> _WHAT YOU NEED TO DO_: Every line in the data below that holds "hand" should be found and copied.

Per-instance keypoint data
****************************************

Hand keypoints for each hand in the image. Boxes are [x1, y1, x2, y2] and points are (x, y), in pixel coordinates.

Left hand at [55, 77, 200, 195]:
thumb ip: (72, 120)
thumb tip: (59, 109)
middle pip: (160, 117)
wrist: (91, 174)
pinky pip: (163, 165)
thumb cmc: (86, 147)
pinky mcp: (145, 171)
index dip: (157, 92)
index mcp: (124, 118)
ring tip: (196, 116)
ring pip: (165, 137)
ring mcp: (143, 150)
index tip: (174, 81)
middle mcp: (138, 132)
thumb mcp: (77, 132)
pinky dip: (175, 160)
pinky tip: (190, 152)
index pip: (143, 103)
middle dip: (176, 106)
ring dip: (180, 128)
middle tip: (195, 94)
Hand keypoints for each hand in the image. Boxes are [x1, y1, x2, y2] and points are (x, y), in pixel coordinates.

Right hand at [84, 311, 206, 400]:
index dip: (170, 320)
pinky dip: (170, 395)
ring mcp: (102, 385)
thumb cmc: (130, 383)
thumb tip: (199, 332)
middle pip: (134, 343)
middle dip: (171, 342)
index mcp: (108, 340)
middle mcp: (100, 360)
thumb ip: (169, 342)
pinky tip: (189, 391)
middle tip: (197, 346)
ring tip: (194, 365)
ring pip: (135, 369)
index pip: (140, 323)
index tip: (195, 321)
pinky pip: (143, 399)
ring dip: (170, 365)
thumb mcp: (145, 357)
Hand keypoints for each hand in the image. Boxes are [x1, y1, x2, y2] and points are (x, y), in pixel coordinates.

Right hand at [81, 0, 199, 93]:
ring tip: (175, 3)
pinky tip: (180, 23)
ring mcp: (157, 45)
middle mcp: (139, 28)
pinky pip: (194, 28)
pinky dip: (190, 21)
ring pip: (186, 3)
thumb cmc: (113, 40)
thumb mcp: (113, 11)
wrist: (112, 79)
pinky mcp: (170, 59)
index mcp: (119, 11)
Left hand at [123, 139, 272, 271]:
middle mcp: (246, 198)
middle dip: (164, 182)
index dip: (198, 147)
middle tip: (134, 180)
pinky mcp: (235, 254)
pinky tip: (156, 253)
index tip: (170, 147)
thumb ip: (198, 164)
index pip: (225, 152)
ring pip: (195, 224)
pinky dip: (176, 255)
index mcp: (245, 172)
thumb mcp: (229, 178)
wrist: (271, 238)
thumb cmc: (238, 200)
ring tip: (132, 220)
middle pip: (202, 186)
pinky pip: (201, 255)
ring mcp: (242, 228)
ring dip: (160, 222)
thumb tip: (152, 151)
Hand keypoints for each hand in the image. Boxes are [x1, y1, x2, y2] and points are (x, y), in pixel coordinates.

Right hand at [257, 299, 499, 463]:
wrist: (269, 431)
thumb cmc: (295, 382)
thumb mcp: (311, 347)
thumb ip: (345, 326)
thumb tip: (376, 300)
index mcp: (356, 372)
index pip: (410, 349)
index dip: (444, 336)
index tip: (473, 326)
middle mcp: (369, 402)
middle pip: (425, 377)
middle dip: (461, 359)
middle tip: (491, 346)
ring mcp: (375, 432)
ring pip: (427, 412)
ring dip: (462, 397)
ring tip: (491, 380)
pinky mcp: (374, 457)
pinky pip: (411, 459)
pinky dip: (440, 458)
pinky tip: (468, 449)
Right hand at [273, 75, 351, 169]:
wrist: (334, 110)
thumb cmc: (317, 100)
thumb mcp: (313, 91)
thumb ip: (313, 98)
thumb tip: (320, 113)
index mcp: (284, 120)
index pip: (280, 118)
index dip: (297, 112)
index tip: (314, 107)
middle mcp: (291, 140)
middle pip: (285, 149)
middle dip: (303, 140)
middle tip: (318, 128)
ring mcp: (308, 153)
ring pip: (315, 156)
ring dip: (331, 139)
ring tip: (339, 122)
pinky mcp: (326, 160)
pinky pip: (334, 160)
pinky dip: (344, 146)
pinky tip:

****************************************

> _ANSWER BOX_:
Hand keypoints for each hand in the image. Boxes are [x1, y1, x2, y2] and points are (x, y), in pixel coordinates.
Left hand at [55, 77, 200, 195]:
Hand keypoints for each hand in the image. Boxes are [x1, y1, x2, y2] and points are (x, y), in pixel coordinates.
Right hand at [84, 311, 206, 400]:
Hand keypoints for each hand in the image. Boxes are [x1, y1, x2, y2] and points are (x, y), in pixel coordinates.
Right hand at [81, 0, 199, 93]:
Left hand at [123, 139, 272, 271]:
Hand keypoints for each hand in the image. Boxes are [x1, y1, x2, y2] and points are (x, y), in pixel coordinates.
Right hand at [257, 299, 499, 463]:
Right hand at [273, 75, 351, 169]:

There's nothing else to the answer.